The Federal Reserve cut interest rates for the second time in 2025 last week, though one member of the central bank's monetary policy committee voted against cutting rates, citing concerns over inflation.
Policymakers on the Federal Open Market Committee (FOMC), which guides the Fed's monetary policy, voted 10-2 in favor of lowering the benchmark federal funds rate by 25 basis points to a target range of 3.75% to 4%. One dissenter, Fed Governor Stephen Miran, called for a larger 50-basis-point cut.
The other dissenter was Federal Reserve Bank of Kansas City President Jeffrey Schmid, who said in a dissent statement that his "preference would have been to leave the target range unchanged" because the labor market is "largely in balance, the economy shows continued momentum, and inflation remains too high."

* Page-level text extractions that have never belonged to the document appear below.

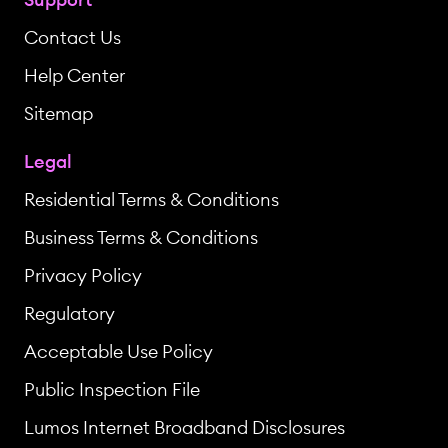
Contact Us
Help Center
Sitemap
Legal
Residential Terms & Conditions
Business Terms & Conditions
Privacy Policy
Regulatory
Acceptable Use Policy
Public Inspection File
Lumos Internet Broadband Disclosures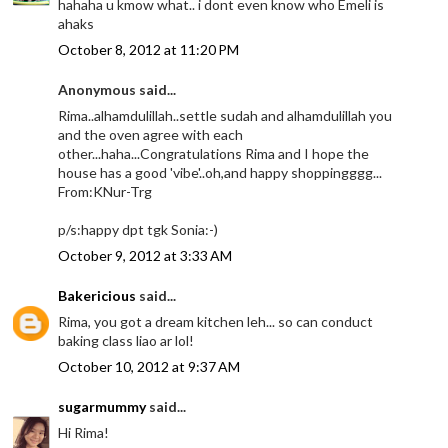
hahaha u kmow what.. i dont even know who Emeli is
ahaks
October 8, 2012 at 11:20 PM
Anonymous said...
Rima..alhamdulillah..settle sudah and alhamdulillah you
and the oven agree with each
other...haha...Congratulations Rima and I hope the
house has a good 'vibe'..oh,and happy shoppingggg...
From:KNur-Trg
p/s:happy dpt tgk Sonia:-)
October 9, 2012 at 3:33 AM
Bakericious
said...
Rima, you got a dream kitchen leh... so can conduct
baking class liao ar lol!
October 10, 2012 at 9:37 AM
sugarmummy
said...
Hi Rima!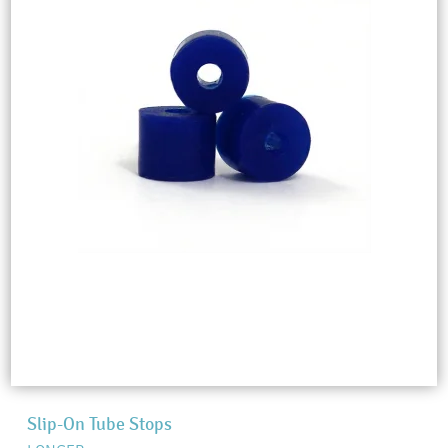
Slip-On Tube Stops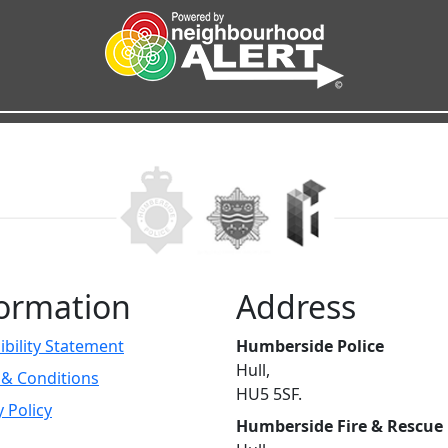
ormation
Address
ibility Statement
Humberside Police
Hull,
& Conditions
HU5 5SF.
y Policy
Humberside Fire & Rescue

Schmid said that in his conversations with contacts in the Kansas City Fed's district he has heard "widespread concern over continued cost increases and inflation."
"Rising healthcare costs and insurance premiums are top of mind. In the data, inflation is spreading across categories, both goods and services. Inflation has been running above the Fed's 2% objective for more than four years," he said.
The Kansas City Fed chief said he thinks that monetary policy is "only modestly restrictive" at this stage, noting that activity in equity and lending markets suggests that policy isn't particularly tight or restrictive.
Furthermore, Schmid said that consumption appeared to accelerate through the summer, while capital investment – particularly in software and IT – has surged to historic highs despite being sensitive to interest rates.